▸ **RECORD EXCERPTS**:
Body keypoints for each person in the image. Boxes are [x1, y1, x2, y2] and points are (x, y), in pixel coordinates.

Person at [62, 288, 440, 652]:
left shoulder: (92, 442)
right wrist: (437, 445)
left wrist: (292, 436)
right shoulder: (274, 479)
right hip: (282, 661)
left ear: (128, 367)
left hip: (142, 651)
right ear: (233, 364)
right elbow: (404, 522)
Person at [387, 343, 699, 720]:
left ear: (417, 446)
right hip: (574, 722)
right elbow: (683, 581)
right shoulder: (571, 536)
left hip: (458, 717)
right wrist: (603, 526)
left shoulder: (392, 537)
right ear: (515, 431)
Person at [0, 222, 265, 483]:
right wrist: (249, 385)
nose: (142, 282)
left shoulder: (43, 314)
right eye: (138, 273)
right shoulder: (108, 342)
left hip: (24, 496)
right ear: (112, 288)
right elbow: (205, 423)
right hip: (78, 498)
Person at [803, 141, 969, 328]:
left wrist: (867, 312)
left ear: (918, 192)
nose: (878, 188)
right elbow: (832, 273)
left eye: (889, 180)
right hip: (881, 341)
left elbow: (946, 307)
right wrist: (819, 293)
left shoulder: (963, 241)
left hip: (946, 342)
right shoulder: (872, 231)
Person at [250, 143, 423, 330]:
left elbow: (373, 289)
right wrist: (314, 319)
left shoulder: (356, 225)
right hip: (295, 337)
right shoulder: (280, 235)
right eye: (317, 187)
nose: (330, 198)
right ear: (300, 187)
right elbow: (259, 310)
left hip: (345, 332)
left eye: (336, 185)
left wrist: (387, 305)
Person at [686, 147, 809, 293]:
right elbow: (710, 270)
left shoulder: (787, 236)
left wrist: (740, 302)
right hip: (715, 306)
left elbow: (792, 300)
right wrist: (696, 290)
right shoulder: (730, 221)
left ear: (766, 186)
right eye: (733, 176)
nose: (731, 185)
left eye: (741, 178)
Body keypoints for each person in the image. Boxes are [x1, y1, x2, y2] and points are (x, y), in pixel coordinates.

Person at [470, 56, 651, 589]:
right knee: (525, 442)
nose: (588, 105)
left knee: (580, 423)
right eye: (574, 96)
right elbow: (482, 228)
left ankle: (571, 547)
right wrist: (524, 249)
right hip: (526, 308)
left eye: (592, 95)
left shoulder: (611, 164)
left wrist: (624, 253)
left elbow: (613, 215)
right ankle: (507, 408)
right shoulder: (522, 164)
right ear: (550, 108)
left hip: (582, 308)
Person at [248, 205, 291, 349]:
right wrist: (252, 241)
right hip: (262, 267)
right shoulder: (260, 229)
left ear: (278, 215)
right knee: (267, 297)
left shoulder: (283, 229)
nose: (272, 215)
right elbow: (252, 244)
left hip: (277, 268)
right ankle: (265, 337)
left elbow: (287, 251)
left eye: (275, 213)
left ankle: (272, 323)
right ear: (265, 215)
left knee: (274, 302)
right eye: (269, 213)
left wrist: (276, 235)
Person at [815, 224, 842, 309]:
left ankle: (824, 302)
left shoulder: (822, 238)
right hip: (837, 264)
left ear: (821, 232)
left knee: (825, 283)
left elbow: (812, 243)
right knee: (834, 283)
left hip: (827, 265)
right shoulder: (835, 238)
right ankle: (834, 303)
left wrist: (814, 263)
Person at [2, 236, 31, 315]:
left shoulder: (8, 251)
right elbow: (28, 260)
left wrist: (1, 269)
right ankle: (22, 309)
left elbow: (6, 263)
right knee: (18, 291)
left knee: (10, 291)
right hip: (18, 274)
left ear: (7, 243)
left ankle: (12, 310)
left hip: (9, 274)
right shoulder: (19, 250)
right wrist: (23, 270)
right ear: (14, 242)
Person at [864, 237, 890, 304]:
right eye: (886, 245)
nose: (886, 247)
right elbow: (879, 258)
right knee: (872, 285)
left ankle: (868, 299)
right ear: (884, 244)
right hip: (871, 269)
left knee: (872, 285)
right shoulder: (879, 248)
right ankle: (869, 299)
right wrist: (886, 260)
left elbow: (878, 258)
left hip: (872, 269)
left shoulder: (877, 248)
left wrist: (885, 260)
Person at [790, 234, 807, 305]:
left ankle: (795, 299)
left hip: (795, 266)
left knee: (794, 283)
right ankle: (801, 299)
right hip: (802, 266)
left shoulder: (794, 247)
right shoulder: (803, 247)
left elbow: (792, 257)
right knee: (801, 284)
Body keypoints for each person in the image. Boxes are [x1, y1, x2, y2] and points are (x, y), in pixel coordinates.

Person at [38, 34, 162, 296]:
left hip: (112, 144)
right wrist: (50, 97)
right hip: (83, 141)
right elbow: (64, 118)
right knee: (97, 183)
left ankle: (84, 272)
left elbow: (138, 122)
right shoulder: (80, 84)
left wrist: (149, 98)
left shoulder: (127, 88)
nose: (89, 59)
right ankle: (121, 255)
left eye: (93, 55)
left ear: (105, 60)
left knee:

▸ **REQUIREMENT**: Set down only the lines above that fall between the line holding "right shoulder: (280, 235)" and the line holding "right eye: (574, 96)", inclusive, keeping each exact.

▸ **OUTPUT BELOW**:
right shoulder: (280, 235)
right eye: (317, 187)
nose: (330, 198)
right ear: (300, 187)
right elbow: (259, 310)
left hip: (345, 332)
left eye: (336, 185)
left wrist: (387, 305)
Person at [686, 147, 809, 293]:
right elbow: (710, 270)
left shoulder: (787, 236)
left wrist: (740, 302)
right hip: (715, 306)
left elbow: (792, 300)
right wrist: (696, 290)
right shoulder: (730, 221)
left ear: (766, 186)
right eye: (733, 176)
nose: (731, 185)
left eye: (741, 178)
Body keypoints for each person in the image. Boxes are [x1, y1, x2, y2] and points are (x, y), in pixel coordinates.

Person at [470, 56, 651, 589]:
right knee: (525, 442)
nose: (588, 105)
left knee: (580, 423)
right eye: (574, 96)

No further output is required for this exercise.